> [WHAT TO PRODUCE]: Going down the listing below, print exactly each line from the one with "19 not less" up to and including the one with "26 educational services", and skip the rest.

(TASK INPUTS begins)

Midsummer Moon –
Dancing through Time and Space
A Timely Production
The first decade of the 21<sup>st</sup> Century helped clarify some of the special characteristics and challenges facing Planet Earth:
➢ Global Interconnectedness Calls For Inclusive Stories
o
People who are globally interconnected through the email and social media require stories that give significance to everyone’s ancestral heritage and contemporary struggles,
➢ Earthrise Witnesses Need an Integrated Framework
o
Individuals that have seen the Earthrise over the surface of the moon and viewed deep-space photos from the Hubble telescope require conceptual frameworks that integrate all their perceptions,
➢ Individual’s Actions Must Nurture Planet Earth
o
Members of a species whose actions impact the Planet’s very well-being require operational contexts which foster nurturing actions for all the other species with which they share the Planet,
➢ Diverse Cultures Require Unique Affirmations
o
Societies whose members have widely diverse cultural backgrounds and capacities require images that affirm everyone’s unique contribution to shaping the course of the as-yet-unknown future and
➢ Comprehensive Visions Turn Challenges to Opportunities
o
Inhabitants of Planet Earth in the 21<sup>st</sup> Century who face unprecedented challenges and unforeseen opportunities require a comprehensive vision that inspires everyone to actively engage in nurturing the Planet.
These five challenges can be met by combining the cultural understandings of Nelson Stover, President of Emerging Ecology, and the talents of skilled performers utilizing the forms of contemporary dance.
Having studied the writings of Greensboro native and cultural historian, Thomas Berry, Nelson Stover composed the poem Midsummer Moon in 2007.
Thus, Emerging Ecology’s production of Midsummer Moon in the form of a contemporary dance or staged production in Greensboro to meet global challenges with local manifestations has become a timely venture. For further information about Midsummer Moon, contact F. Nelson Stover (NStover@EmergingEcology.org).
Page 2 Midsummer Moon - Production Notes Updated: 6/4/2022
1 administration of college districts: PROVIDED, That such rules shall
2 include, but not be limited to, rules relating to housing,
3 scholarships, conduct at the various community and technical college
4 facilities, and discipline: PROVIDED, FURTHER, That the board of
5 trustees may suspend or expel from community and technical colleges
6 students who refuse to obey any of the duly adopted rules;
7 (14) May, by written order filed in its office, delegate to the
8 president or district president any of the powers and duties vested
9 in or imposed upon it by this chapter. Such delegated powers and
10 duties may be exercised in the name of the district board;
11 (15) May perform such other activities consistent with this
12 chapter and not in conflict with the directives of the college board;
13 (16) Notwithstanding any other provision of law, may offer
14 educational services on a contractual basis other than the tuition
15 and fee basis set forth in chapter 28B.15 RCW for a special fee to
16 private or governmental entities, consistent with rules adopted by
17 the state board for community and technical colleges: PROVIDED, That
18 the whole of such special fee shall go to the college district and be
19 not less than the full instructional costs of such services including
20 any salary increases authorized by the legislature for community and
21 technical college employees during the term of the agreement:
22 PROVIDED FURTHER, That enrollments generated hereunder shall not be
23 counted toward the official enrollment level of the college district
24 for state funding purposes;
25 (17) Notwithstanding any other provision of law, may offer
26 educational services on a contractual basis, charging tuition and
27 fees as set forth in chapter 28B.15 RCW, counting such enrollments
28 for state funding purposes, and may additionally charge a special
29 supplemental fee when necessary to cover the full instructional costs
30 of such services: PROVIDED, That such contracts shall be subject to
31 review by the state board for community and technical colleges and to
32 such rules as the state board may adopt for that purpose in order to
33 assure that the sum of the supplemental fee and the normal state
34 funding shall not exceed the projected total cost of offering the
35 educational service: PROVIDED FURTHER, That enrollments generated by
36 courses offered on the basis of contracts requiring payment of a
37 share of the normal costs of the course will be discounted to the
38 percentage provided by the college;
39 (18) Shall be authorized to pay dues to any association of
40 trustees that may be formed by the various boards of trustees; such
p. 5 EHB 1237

(TASK INPUTS ends)

> [THE COMPLETED TASK]:
19 not less than the full instructional costs of such services including
20 any salary increases authorized by the legislature for community and
21 technical college employees during the term of the agreement:
22 PROVIDED FURTHER, That enrollments generated hereunder shall not be
23 counted toward the official enrollment level of the college district
24 for state funding purposes;
25 (17) Notwithstanding any other provision of law, may offer
26 educational services on a contractual basis, charging tuition and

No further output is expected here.